───── DATASET RECORDS

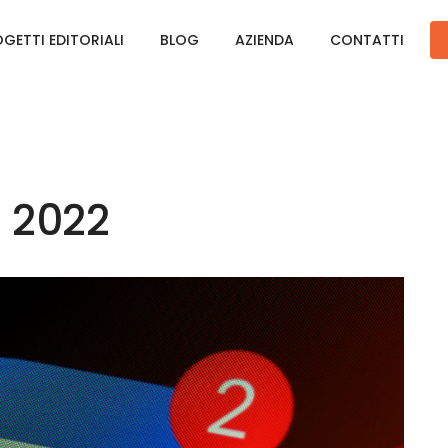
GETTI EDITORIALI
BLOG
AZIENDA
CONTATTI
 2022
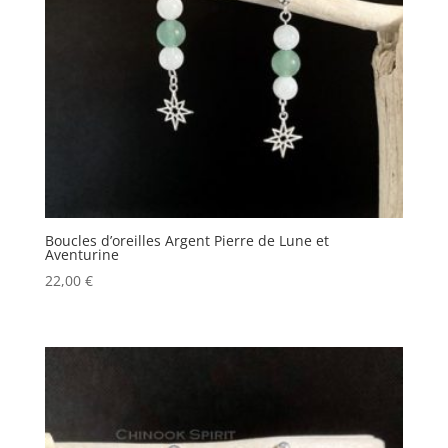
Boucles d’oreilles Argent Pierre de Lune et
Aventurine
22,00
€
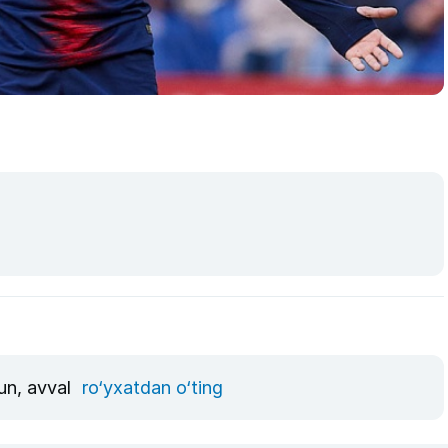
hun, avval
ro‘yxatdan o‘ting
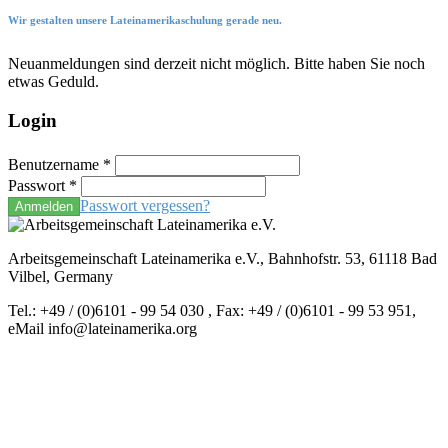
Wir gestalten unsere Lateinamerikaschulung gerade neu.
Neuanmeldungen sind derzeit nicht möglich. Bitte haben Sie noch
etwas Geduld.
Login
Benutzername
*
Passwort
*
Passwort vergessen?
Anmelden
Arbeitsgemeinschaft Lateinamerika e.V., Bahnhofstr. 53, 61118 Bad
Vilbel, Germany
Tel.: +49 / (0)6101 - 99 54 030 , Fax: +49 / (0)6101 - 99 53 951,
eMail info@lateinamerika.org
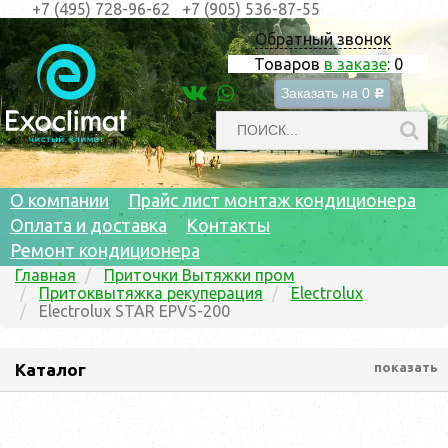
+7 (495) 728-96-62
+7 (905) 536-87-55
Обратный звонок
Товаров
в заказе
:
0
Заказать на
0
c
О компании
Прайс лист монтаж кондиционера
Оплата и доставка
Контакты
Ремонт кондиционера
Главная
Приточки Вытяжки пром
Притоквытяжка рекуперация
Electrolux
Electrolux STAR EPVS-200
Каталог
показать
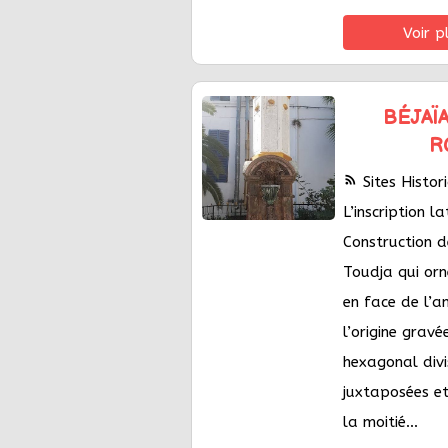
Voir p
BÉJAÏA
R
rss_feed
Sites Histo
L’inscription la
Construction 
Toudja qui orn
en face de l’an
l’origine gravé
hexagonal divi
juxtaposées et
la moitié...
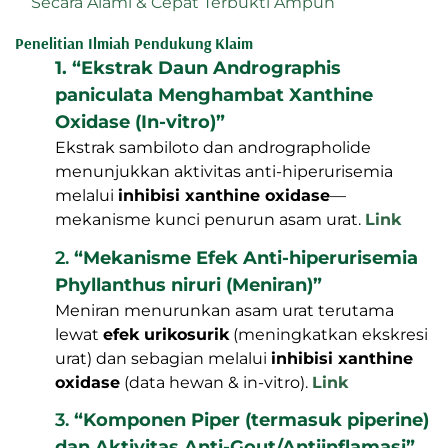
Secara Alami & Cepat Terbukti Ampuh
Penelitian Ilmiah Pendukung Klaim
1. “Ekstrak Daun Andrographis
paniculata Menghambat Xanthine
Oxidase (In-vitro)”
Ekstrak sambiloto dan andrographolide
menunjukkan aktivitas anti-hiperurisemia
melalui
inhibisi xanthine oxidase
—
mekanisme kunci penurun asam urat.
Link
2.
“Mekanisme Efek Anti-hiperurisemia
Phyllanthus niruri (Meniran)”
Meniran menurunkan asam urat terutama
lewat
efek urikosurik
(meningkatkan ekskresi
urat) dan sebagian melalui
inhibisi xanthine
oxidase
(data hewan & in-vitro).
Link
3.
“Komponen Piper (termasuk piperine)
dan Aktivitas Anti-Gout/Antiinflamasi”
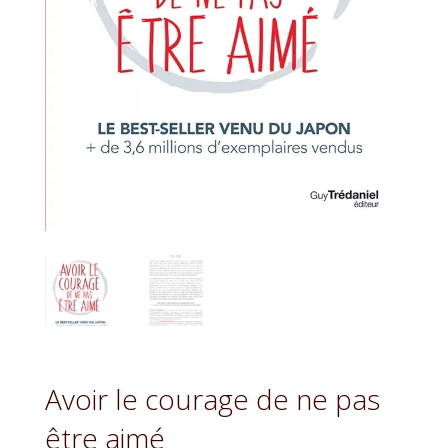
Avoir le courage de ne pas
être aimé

──────────
───── DATASET RECORDS

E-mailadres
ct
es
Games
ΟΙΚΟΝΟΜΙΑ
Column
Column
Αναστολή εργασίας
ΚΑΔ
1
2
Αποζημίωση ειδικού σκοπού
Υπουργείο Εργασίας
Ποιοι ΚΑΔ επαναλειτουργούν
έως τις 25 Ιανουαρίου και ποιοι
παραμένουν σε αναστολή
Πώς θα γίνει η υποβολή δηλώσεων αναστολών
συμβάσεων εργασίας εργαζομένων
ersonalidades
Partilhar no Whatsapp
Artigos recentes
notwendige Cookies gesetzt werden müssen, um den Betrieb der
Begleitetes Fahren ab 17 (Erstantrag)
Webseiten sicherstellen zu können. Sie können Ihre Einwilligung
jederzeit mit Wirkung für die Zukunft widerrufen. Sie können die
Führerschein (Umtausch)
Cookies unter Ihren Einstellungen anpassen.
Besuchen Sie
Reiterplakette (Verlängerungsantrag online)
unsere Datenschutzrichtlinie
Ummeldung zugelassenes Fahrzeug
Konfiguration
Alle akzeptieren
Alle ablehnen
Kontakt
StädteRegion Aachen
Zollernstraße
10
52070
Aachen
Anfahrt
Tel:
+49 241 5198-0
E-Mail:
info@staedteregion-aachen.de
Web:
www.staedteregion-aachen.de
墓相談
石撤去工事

──────────

* [AIM OF THE EXERCISE] State the number of lines in the records that include the string "hiperurisemia", without any other words.

* [WORKED SOLUTION] 2